Grounding Technique to help us in stressful situations but also in everyday life:

When we are stressed, worried or anxious it can feel scary and overwhelming, and we can often feel as though everything is out of our control. However, grounding exercises are a simple yet useful technique to use to bring you back to the present and help you to realise you are safe and in control. Grounding techniques come in many different forms and here is one type: the 54321 Technique.

5, 4, 3, 2, 1 Grounding Technique –

How to do it:

This technique will take you through your five senses to help remind you of the present. This is a calming technique that can help you get through tough or stressful situations.

Take a deep belly breath to begin.

5 – LOOK: Look around for 5 things that you can see and say them out loud. For example, you could say, I see the sky, I see the cup, I see the picture frame.

4 – FEEL: Pay attention to your body and think of 4 things that you can feel and say them out loud. For example, you could say, I feel my feet warm in my socks, I feel the hair on the back of my neck, or I feel the pillow I am sitting on or the wind in the air.

3 – LISTEN: Listen for 3 sounds. It could be the sound of traffic outside, the sound of typing or the sound of your tummy rumbling. Say the three things out loud.
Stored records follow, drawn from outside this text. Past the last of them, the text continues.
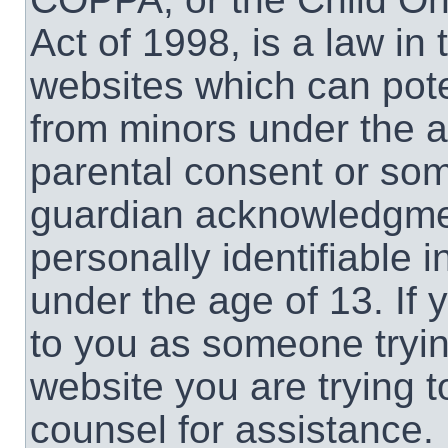
Act of 1998, is a law in
websites which can poten
from minors under the a
parental consent or som
guardian acknowledgment
personally identifiable 
under the age of 13. If 
to you as someone trying
website you are trying t
counsel for assistance.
2 – SMELL: Say 2 things you can smell. You may notice the smell of grass or perhaps the smell of perfume wafting around. It’s okay to move to another spot and sniff something. If you can’t smell anything around you, then it can be helpful to name two or three smells that you like such as fresh baked bread or a flower.

1 – TASTE: Say 1 thing you can taste. It may be the toothpaste from brushing your teeth. If you can’t taste anything, then say your favourite thing to taste.

Take another deep belly breath to end.